• **Task objective**
Report every line of the listing below in which the string "oldPC" occurs.

• **Provided records**

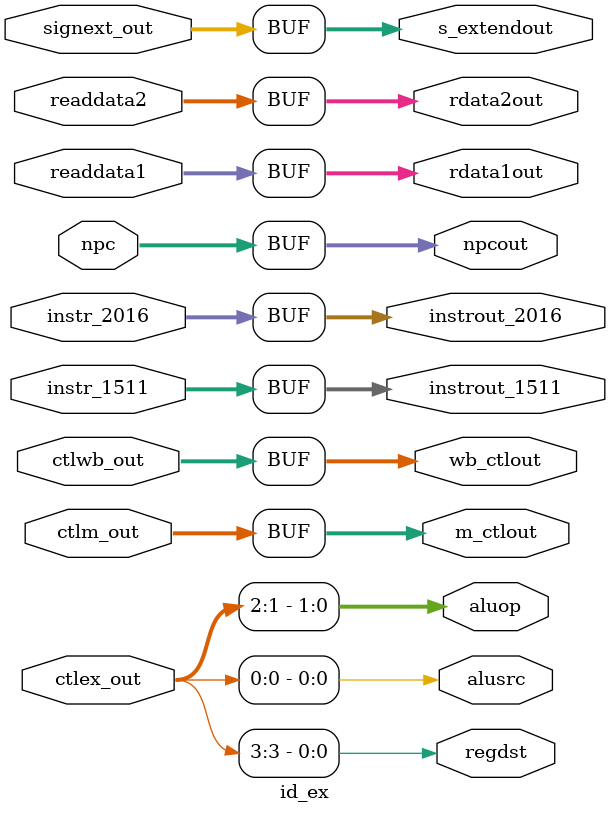
<source format=v>
`timescale 1ns / 1ps

module id_ex(
	input	wire 	[1:0]	ctlwb_out,
	input	wire 	[2:0]	ctlm_out,
	input	wire 	[3:0]	ctlex_out,
	input	wire 	[31:0]	npc, readdata1, readdata2, signext_out,
	input	wire	[4:0]	instr_2016, instr_1511,
	output	reg	    [1:0]	wb_ctlout,
	output	reg	    [2:0]	m_ctlout,
	output	reg		        regdst, alusrc,
	output	reg	    [1:0]	aluop, 
	output	reg 	[31:0]	npcout, rdata1out, rdata2out, s_extendout,
	output	reg	    [4:0]	instrout_2016, instrout_1511  
 );
		
initial begin
      //Assign 0's to everything
  		wb_ctlout 	    <= 0;
	  	m_ctlout 	    <= 0;
	  	regdst 		    <= 0;
	  	aluop 		    <= 0;
	  	alusrc 		    <= 0;
	  	npcout 		    <= 0;
	  	rdata1out 	    <= 0;  
	  	rdata2out 	    <= 0; 
	  	s_extendout 	<= 0;
		instrout_2016	<= 0; 
		instrout_1511	<= 0;
end

always @ * begin
     //Wire the inputs to the outputs corresponding outputs
 		 #1
	 	 wb_ctlout 	<= ctlwb_out;
		 m_ctlout 	<= ctlm_out;	
		 regdst 	<= ctlex_out[3];	 // ctlex_out is mapped to 3 outputs:
		 aluop 		<= ctlex_out[2:1];				
		 alusrc 	<= ctlex_out[0];			
		 npcout 	<= npc;
		 rdata1out 	<= readdata1;
		 rdata2out 	<= readdata2;
		 s_extendout 	<= signext_out;
		 instrout_2016 	<= instr_2016;
		 instrout_1511 	<= instr_1511;
	end
endmodule //id_ex

</source>
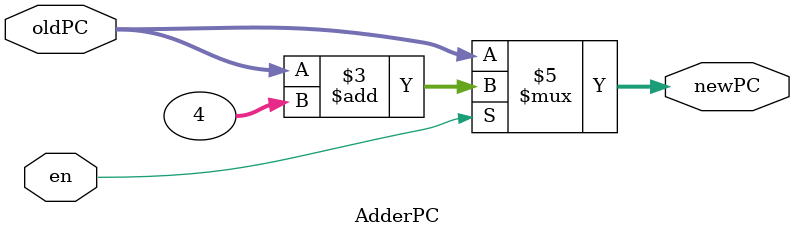
<source format=sv>
module AdderPC (oldPC, en ,newPC);
input wire [31:0] oldPC;
input wire en;
output reg [31:0] newPC;
always @* begin
	if (en==1)
	 	newPC=oldPC+4;
	else
		newPC=oldPC;
end
endmodule

</source>
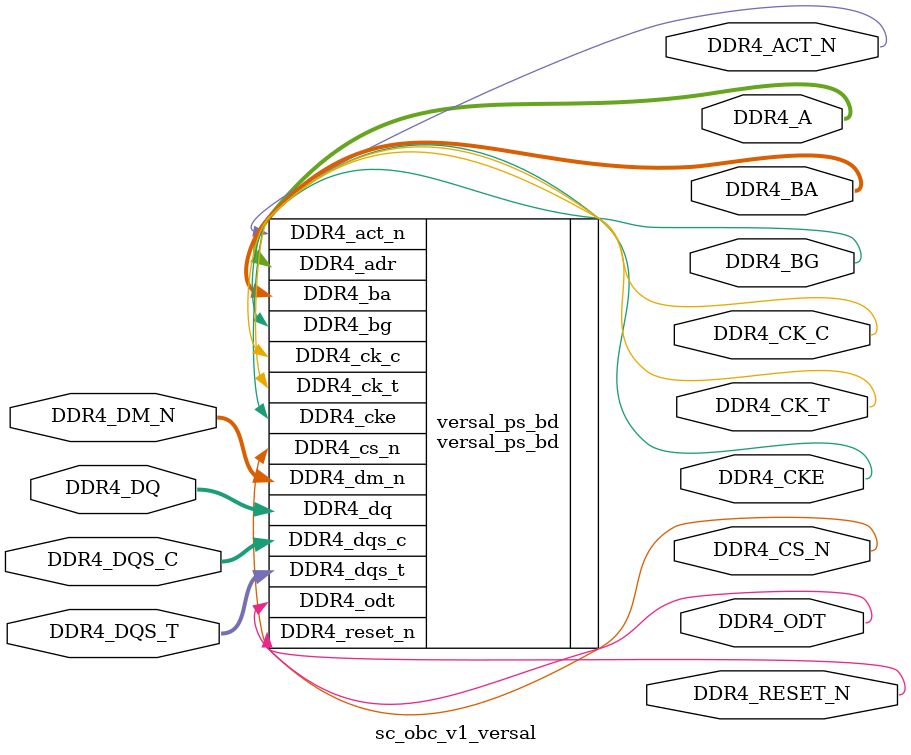
<source format=v>

module sc_obc_v1_versal (
  output DDR4_CK_T,
  output DDR4_CK_C,
  output DDR4_CKE,
  output DDR4_CS_N,
  output DDR4_ODT,
  output DDR4_ACT_N,
  output [16:0] DDR4_A,
  inout [8:0] DDR4_DM_N,
  output DDR4_BG,
  output [1:0] DDR4_BA,
  output DDR4_RESET_N,
  inout [71:0] DDR4_DQ,
  inout [8:0]DDR4_DQS_T,
  inout [8:0]DDR4_DQS_C
);

versal_ps_bd versal_ps_bd (
  .DDR4_act_n(DDR4_ACT_N),
  .DDR4_adr(DDR4_A),
  .DDR4_ba(DDR4_BA),
  .DDR4_bg(DDR4_BG),
  .DDR4_ck_c(DDR4_CK_C),
  .DDR4_ck_t(DDR4_CK_T),
  .DDR4_cke(DDR4_CKE),
  .DDR4_cs_n(DDR4_CS_N),
  .DDR4_dm_n(DDR4_DM_N),
  .DDR4_dq(DDR4_DQ),
  .DDR4_dqs_c(DDR4_DQS_C),
  .DDR4_dqs_t(DDR4_DQS_T),
  .DDR4_odt(DDR4_ODT),
  .DDR4_reset_n(DDR4_RESET_N)
);

endmodule

</source>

• **Exercise output**
module AdderPC (oldPC, en ,newPC);
input wire [31:0] oldPC;
	 	newPC=oldPC+4;
		newPC=oldPC;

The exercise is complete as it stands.